- [The problem]: Every line from the start of the data through the line containing "23: (20, 93, 1.98)" should be retyped exactly; the pictures should not.

- [The data]:
##############################
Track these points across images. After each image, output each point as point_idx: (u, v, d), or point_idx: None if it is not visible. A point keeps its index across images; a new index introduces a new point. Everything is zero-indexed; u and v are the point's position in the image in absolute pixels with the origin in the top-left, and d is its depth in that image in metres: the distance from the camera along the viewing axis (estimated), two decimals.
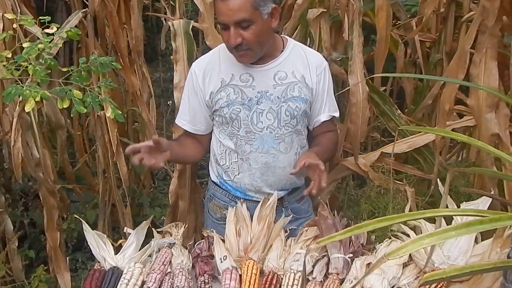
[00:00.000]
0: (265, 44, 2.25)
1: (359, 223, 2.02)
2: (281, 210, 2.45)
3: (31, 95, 1.96)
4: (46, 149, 3.05)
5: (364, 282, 2.00)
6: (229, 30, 2.16)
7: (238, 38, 2.15)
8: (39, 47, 2.11)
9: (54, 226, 3.03)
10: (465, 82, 2.48)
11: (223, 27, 2.19)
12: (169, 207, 2.95)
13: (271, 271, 2.07)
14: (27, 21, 2.30)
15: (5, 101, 2.02)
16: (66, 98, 2.02)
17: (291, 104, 2.32)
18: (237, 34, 2.15)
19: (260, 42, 2.21)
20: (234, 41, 2.16)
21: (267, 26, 2.21)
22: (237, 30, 2.15)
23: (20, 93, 1.98)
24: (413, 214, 1.50)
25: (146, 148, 2.11)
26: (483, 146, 1.92)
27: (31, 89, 1.97)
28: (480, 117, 2.41)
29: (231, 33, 2.15)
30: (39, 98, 1.98)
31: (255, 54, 2.24)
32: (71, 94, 2.02)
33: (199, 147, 2.48)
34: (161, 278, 2.03)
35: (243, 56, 2.24)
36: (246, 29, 2.15)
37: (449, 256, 2.02)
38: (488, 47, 2.35)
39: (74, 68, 2.16)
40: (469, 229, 1.36)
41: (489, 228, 1.36)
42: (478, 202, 2.19)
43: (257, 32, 2.17)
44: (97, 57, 2.21)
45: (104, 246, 2.18)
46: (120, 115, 2.18)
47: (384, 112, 2.80)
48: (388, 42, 2.73)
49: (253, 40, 2.17)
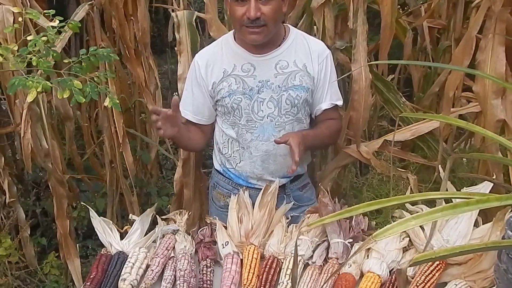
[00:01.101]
0: (278, 24, 2.27)
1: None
2: (283, 197, 2.46)
3: (34, 86, 2.00)
4: (55, 140, 3.10)
5: (363, 265, 2.02)
6: (246, 4, 2.16)
7: (258, 11, 2.16)
8: (43, 40, 2.15)
9: (64, 214, 3.09)
10: (469, 69, 2.47)
11: (238, 2, 2.18)
12: (174, 196, 2.99)
13: (271, 255, 2.09)
14: (33, 14, 2.33)
15: (9, 91, 2.08)
16: (66, 88, 2.06)
17: (292, 92, 2.32)
18: (257, 7, 2.15)
19: (275, 20, 2.22)
20: (255, 13, 2.15)
21: (280, 7, 2.23)
22: (257, 3, 2.15)
23: (23, 84, 2.02)
24: (401, 198, 1.49)
25: (165, 114, 2.20)
26: (481, 131, 1.91)
27: (33, 80, 2.01)
28: (485, 103, 2.40)
29: (252, 5, 2.15)
30: (41, 89, 2.03)
31: (269, 32, 2.24)
32: (71, 84, 2.06)
33: (202, 136, 2.51)
34: (164, 262, 2.09)
35: (256, 33, 2.22)
36: (266, 4, 2.16)
37: (448, 240, 2.01)
38: (495, 33, 2.34)
39: (75, 59, 2.20)
40: (455, 210, 1.36)
41: (475, 209, 1.38)
42: (479, 187, 2.18)
43: (275, 8, 2.18)
44: (97, 48, 2.25)
45: (110, 232, 2.23)
46: (117, 105, 2.22)
47: (388, 100, 2.78)
48: (393, 29, 2.71)
49: (271, 15, 2.18)
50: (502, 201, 1.30)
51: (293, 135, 2.26)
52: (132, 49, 3.29)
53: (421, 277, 1.91)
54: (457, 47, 2.56)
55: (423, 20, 3.52)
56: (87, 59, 2.22)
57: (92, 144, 3.75)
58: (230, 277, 1.99)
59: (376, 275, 1.95)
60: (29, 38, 2.19)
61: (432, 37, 3.66)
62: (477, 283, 1.91)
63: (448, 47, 3.32)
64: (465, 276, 1.93)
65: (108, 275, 2.03)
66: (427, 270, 1.93)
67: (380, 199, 2.46)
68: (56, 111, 3.51)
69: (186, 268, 2.03)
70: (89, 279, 2.02)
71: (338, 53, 2.79)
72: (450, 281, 1.94)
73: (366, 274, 1.97)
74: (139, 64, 3.32)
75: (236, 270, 2.03)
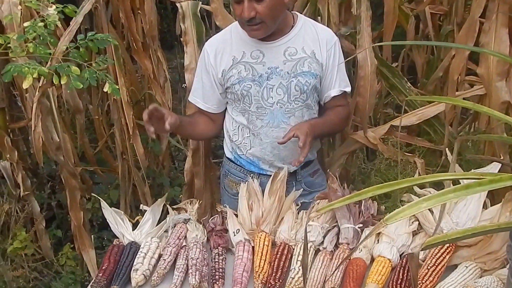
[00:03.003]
0: (277, 18, 2.27)
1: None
2: (294, 184, 2.50)
3: (29, 72, 1.98)
4: (66, 133, 3.12)
5: (373, 250, 2.05)
6: (242, 4, 2.19)
7: (252, 11, 2.18)
8: (39, 26, 2.12)
9: (77, 206, 3.12)
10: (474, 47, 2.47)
11: (236, 1, 2.21)
12: (185, 185, 3.02)
13: (282, 242, 2.12)
14: (32, 2, 2.32)
15: (5, 79, 2.05)
16: (64, 74, 2.05)
17: (301, 79, 2.35)
18: (251, 7, 2.17)
19: (272, 16, 2.23)
20: (248, 14, 2.18)
21: (279, 1, 2.23)
22: (251, 3, 2.17)
23: (19, 70, 2.00)
24: (411, 180, 1.50)
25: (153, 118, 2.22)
26: (489, 111, 1.92)
27: (29, 66, 1.99)
28: (490, 85, 2.42)
29: (245, 6, 2.18)
30: (37, 75, 2.01)
31: (268, 28, 2.26)
32: (68, 70, 2.04)
33: (211, 124, 2.54)
34: (176, 251, 2.12)
35: (255, 30, 2.26)
36: (260, 2, 2.17)
37: (458, 223, 2.05)
38: (499, 12, 2.35)
39: (72, 45, 2.19)
40: (468, 191, 1.34)
41: (488, 189, 1.34)
42: (487, 168, 2.20)
43: (270, 6, 2.19)
44: (95, 33, 2.23)
45: (122, 223, 2.26)
46: (117, 91, 2.22)
47: (393, 85, 2.81)
48: (396, 15, 2.74)
49: (266, 13, 2.19)
50: None
51: (301, 125, 2.30)
52: (140, 42, 3.31)
53: (431, 260, 1.94)
54: (460, 31, 2.57)
55: (425, 6, 3.52)
56: (85, 44, 2.20)
57: (104, 137, 3.78)
58: (242, 264, 2.02)
59: (387, 259, 1.98)
60: (25, 24, 2.17)
61: (435, 23, 3.67)
62: (487, 265, 1.94)
63: (451, 32, 3.33)
64: (475, 258, 1.96)
65: (121, 266, 2.06)
66: (437, 253, 1.96)
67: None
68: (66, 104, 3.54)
69: (198, 256, 2.06)
70: (102, 270, 2.05)
71: (343, 40, 2.81)
72: (460, 263, 1.97)
73: (377, 259, 2.00)
74: (147, 56, 3.34)
75: (248, 257, 2.06)
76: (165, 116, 2.22)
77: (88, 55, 2.22)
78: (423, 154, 2.81)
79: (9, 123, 3.39)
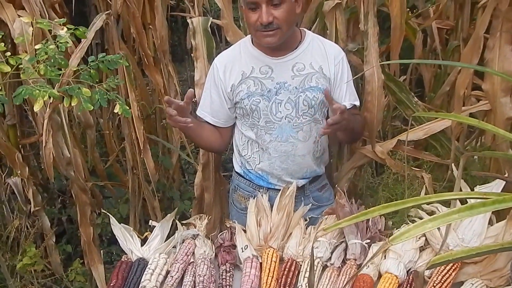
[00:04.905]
0: (292, 26, 2.32)
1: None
2: (303, 198, 2.53)
3: (40, 95, 1.99)
4: (77, 148, 3.14)
5: (380, 266, 2.06)
6: (259, 10, 2.21)
7: (270, 16, 2.21)
8: (51, 48, 2.13)
9: (87, 222, 3.13)
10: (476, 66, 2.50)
11: (252, 8, 2.24)
12: (195, 200, 3.04)
13: (290, 258, 2.13)
14: (43, 24, 2.33)
15: (15, 101, 2.05)
16: (75, 96, 2.05)
17: (309, 94, 2.38)
18: (269, 12, 2.21)
19: (288, 22, 2.27)
20: (267, 19, 2.21)
21: (294, 9, 2.28)
22: (269, 9, 2.21)
23: (30, 93, 2.01)
24: (417, 199, 1.53)
25: (177, 105, 2.28)
26: (493, 129, 1.94)
27: (40, 88, 2.00)
28: (495, 101, 2.45)
29: (263, 11, 2.20)
30: (47, 97, 2.01)
31: (283, 34, 2.28)
32: (79, 92, 2.05)
33: (218, 137, 2.56)
34: (184, 267, 2.12)
35: (271, 36, 2.27)
36: (278, 7, 2.21)
37: (464, 239, 2.05)
38: (502, 31, 2.38)
39: (83, 67, 2.19)
40: (472, 211, 1.36)
41: (492, 210, 1.36)
42: (492, 184, 2.22)
43: (287, 11, 2.23)
44: (105, 55, 2.24)
45: (131, 239, 2.27)
46: (128, 111, 2.22)
47: (401, 100, 2.82)
48: (403, 31, 2.75)
49: (284, 18, 2.23)
50: None
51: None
52: (151, 57, 3.35)
53: (437, 277, 1.95)
54: (465, 47, 2.60)
55: (432, 21, 3.55)
56: (96, 66, 2.21)
57: (114, 151, 3.81)
58: (250, 281, 2.02)
59: (394, 275, 1.99)
60: (36, 47, 2.18)
61: (442, 38, 3.69)
62: (493, 282, 1.95)
63: (457, 47, 3.35)
64: (481, 275, 1.97)
65: (129, 283, 2.06)
66: (443, 270, 1.97)
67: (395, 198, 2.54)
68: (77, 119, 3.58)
69: (205, 273, 2.06)
70: (110, 287, 2.05)
71: (351, 55, 2.83)
72: (466, 280, 1.97)
73: (384, 275, 2.01)
74: (157, 71, 3.38)
75: (256, 274, 2.06)
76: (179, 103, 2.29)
77: (98, 74, 2.25)
78: (430, 168, 2.82)
79: (20, 138, 3.41)
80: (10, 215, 3.42)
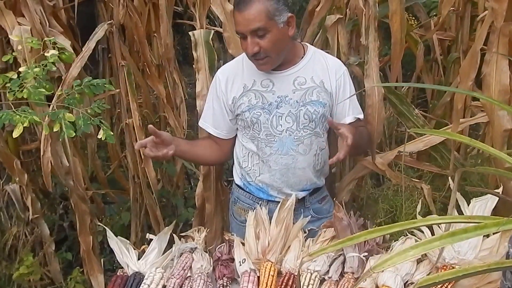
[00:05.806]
0: (282, 52, 2.34)
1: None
2: (303, 210, 2.54)
3: (20, 120, 1.98)
4: (76, 157, 3.12)
5: (378, 279, 2.05)
6: (246, 39, 2.26)
7: (255, 46, 2.25)
8: (35, 71, 2.15)
9: (87, 230, 3.11)
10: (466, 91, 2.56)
11: (241, 37, 2.29)
12: (196, 210, 3.05)
13: (287, 272, 2.13)
14: (32, 42, 2.38)
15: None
16: (57, 121, 2.04)
17: (310, 107, 2.40)
18: (254, 43, 2.25)
19: (277, 50, 2.29)
20: (252, 50, 2.26)
21: (283, 34, 2.29)
22: (254, 39, 2.24)
23: (10, 118, 2.01)
24: (402, 224, 1.52)
25: (150, 142, 2.29)
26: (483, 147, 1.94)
27: (20, 114, 2.00)
28: (492, 113, 2.49)
29: (248, 42, 2.25)
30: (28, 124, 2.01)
31: (274, 61, 2.34)
32: (61, 118, 2.05)
33: (218, 150, 2.59)
34: (180, 282, 2.10)
35: (262, 65, 2.34)
36: (262, 38, 2.24)
37: (460, 251, 2.07)
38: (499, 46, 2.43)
39: (67, 91, 2.20)
40: (453, 238, 1.38)
41: (473, 237, 1.37)
42: (488, 197, 2.22)
43: (273, 40, 2.26)
44: (91, 80, 2.24)
45: (127, 252, 2.24)
46: (111, 137, 2.22)
47: (401, 113, 2.85)
48: (403, 45, 2.78)
49: (270, 47, 2.26)
50: (500, 226, 1.33)
51: (348, 126, 2.29)
52: (153, 67, 3.38)
53: None
54: (464, 60, 2.63)
55: (433, 33, 3.61)
56: (81, 90, 2.21)
57: (117, 158, 3.83)
58: None
59: None
60: (21, 69, 2.19)
61: (444, 48, 3.73)
62: None
63: (458, 58, 3.40)
64: (476, 287, 1.98)
65: None
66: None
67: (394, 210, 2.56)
68: None
69: None
70: None
71: (353, 67, 2.87)
72: None
73: None
74: (159, 81, 3.41)
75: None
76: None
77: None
78: (431, 178, 2.84)
79: (20, 145, 3.39)
80: (8, 222, 3.39)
##############################
- [Result for this exercise]:
Track these points across images. After each image, output each point as point_idx: (u, v, d), or point_idx: None if it is not visible. A point keeps its index across images; a new index introduces a new point. Everything is zero-indexed; u and v are the point's position in the image in absolute pixels with the origin in the top-left, and d is its depth in that image in metres: the distance from the camera along the viewing axis (estimated), two decimals.
[00:00.000]
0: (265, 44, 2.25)
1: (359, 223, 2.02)
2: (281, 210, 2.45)
3: (31, 95, 1.96)
4: (46, 149, 3.05)
5: (364, 282, 2.00)
6: (229, 30, 2.16)
7: (238, 38, 2.15)
8: (39, 47, 2.11)
9: (54, 226, 3.03)
10: (465, 82, 2.48)
11: (223, 27, 2.19)
12: (169, 207, 2.95)
13: (271, 271, 2.07)
14: (27, 21, 2.30)
15: (5, 101, 2.02)
16: (66, 98, 2.02)
17: (291, 104, 2.32)
18: (237, 34, 2.15)
19: (260, 42, 2.21)
20: (234, 41, 2.16)
21: (267, 26, 2.21)
22: (237, 30, 2.15)
23: (20, 93, 1.98)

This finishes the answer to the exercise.